On this ground, the lawsuit seeks damages, including compensatory, nominal, and punitive damages.
What are the alleged violations of the California’s Consumer Privacy Act?
The lawsuit argues that the company violated its obligations:
- To notify consumers that it was collecting, using, and selling personal information to unauthorized third parties,
- To provide notice to consumers of their right to opt-out of the disclosure of their personal information
- To give consumers the opportunity to opt-out in a timely manner,
- To provide a clear and conspicuous link on the business’s Internet homepage or mobile app titled “Do not Sell My Personal Information »,
- To use any personal information collected from the consumer in connection with keeping their personal information private.
On these grounds, the lawsuit seeks injunctive relief in the form of an order enjoining the company from continuing to violate the CCPA and actual damages.
The European regime is not unfamiliar with transparency obligations of the controller (Articles 12, 13 and 14 of the GDPR) and the right to opt-out granted to individuals (Article 18 of the GDPR).
Nonetheless, the singularity of the CCPA lies in its focus on the sale of personal data and the specific right to opt-out of sale schemes (§1798.120). These rights are deemed to be the cornerstone of consumers’ control over their personal information.
What will happen next?
The lawsuit should cover California residents who accessed the application and had their personal information disclosed to third parties from January 1st, 2020 to April 17th, 2020. While this case only covers California residents, additional putative class actions might be filed to represent consumers, either at a state level or nationwide.
This case tests and stretches the limits of the CCPA’s private right of action by relying on an allegedly voluntary transfer of consumer data to a third party. The complaint alleges a violation of the CCPA’s core privacy provision which requires notice of disclosure of personal information and the right to opt-out of such disclosures.
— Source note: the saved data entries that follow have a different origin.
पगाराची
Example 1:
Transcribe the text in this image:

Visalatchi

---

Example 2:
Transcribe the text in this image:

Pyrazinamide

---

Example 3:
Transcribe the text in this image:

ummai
However, this claim exceeds the CCPA’s statutory framework for private claims, which is limited to “unauthorized access and exfiltration, theft, or disclosure” resulting from the defendant’s “violation of the duty to implement and maintain reasonable security procedures and practices” (§1798.150).
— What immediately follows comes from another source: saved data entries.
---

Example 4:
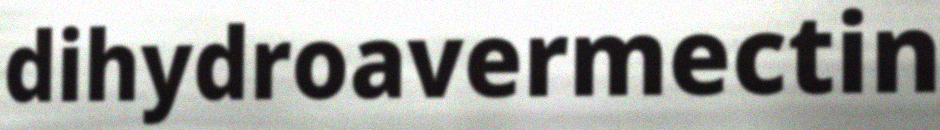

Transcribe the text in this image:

dihydroavermectin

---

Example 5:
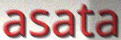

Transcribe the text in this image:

asata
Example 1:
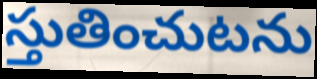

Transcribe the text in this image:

స్తుతించుటను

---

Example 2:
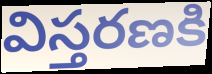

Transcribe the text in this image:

విస్తరణకి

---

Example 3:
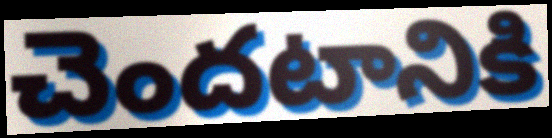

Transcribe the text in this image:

Going back to the letter of the CCPA, such obligations are left to the exclusive enforcement competence of the Attorney general (§1798.155). As a reminder, the Attorney General cannot bring an enforcement action under the CCPA before July 1st 2020.
If this alleged CCPA claim succeeds, the scope of private litigation right under the CCPA may encompass a broader variety of individual claims than the statute’s language provides, including class actions.
Mathias Avocats will not fail to keep you updated on new forms of data protection litigation.